Source —
The log is dumped in TORCHSIM_LOG_PATH and you can set the path as below.

export TORCHSIM_LOG_PATH=/tmp/torchinductor # output file dump path

Training

backward() automatically generates TOG and executes simulation for backward propagation. If you want to simulate optimizers on NPU units, you can compile the optimizer’s step function.

optimizer = torch.optim.Adam(model.parameters(), lr=0.001)
compiled_step = torch.compile(dynamic=False)(optimizer.step)

optimizer.zero_grad()
loss.backward()
compiled_step()

tests/test_mlp.py provides an example of MLP training.

One TOGSim session, one continuous log

By default, each compiled operation can run TOGSim in a standalone way—typically one simulator process and one log file per kernel. That matches single-kernel workflows but splits traces when you run many forwards in a row.

with TOGSimulator(config_path=...) keeps one TOGSim session open for the block: successive calls (e.g. multiple compiled_model(...) forwards) run in sequence in the same process, so the timeline and shared resources continue in a single log instead of restarting for every op. TOGSIM_CONFIG is set to the given YAML for the block so codegen and TOGSim still share one hardware file.

Use the same API you already use; only wrap the region you want co-simulated:

import torch
from Simulator.simulator import TOGSimulator

# ... build model, torch.compile, tensors on npu:0 as usual ...

with TOGSimulator(config_path=config):
    y = compiled_model(x)

Multi-tenancy and explicit scheduling (launch_model)

For multi-tenant or interleaved execution, you usually need to attach a timestamp and a stream_index to each launch so the simulator can order work correctly. Use torch.npu.launch_model(compiled_model, *inputs, stream_index=..., timestamp=...) for that; plain compiled_model(x) does not carry those parameters.

stream_index is the request-queue / partition index in the TOGSim config: it must match the values in the partition map (each queue index is mapped to a core). For example, stream_index=0 goes to the queue bound to core_0, stream_index=1 to the queue for core_1, and so on.

Things to do —
1. Extract the stretch of the simulator documentation from "optimizer = torch.optim.Adam(model.parameters(), lr=0.001)" through "loss.backward()".
2. According to the simulator documentation, what must the stream_index value match in the TOGSim config?

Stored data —
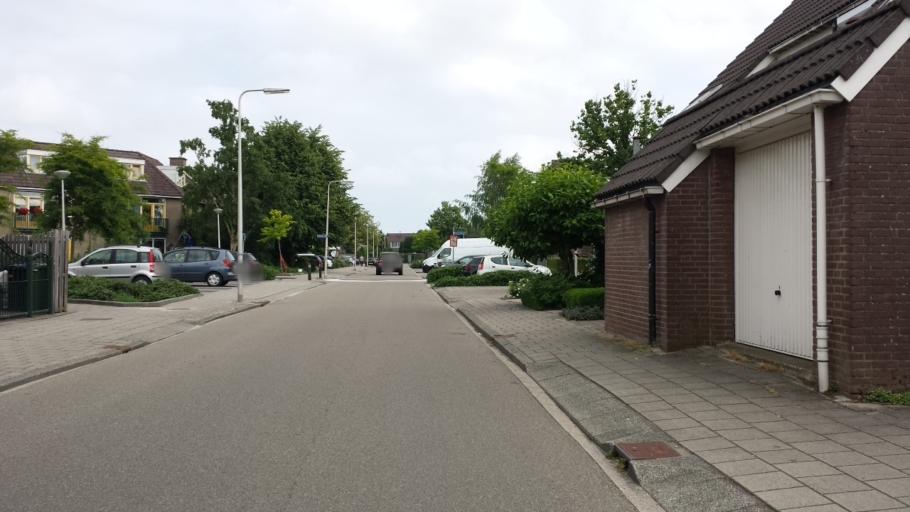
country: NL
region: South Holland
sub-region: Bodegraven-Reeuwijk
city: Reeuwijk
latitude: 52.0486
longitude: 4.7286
---
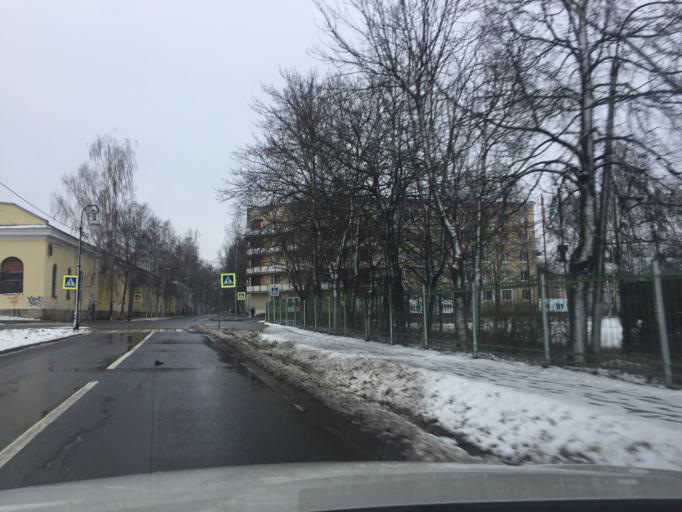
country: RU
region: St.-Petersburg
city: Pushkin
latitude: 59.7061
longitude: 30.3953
* * *
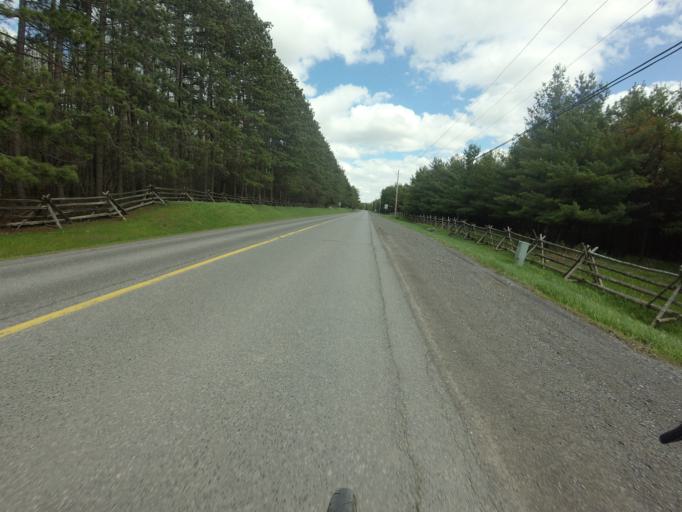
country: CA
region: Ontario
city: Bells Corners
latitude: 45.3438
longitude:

Answers for the exercise —
1.
optimizer = torch.optim.Adam(model.parameters(), lr=0.001)
compiled_step = torch.compile(dynamic=False)(optimizer.step)

optimizer.zero_grad()
loss.backward()

2. It must match the values in the partition map, where each queue index is mapped to a core.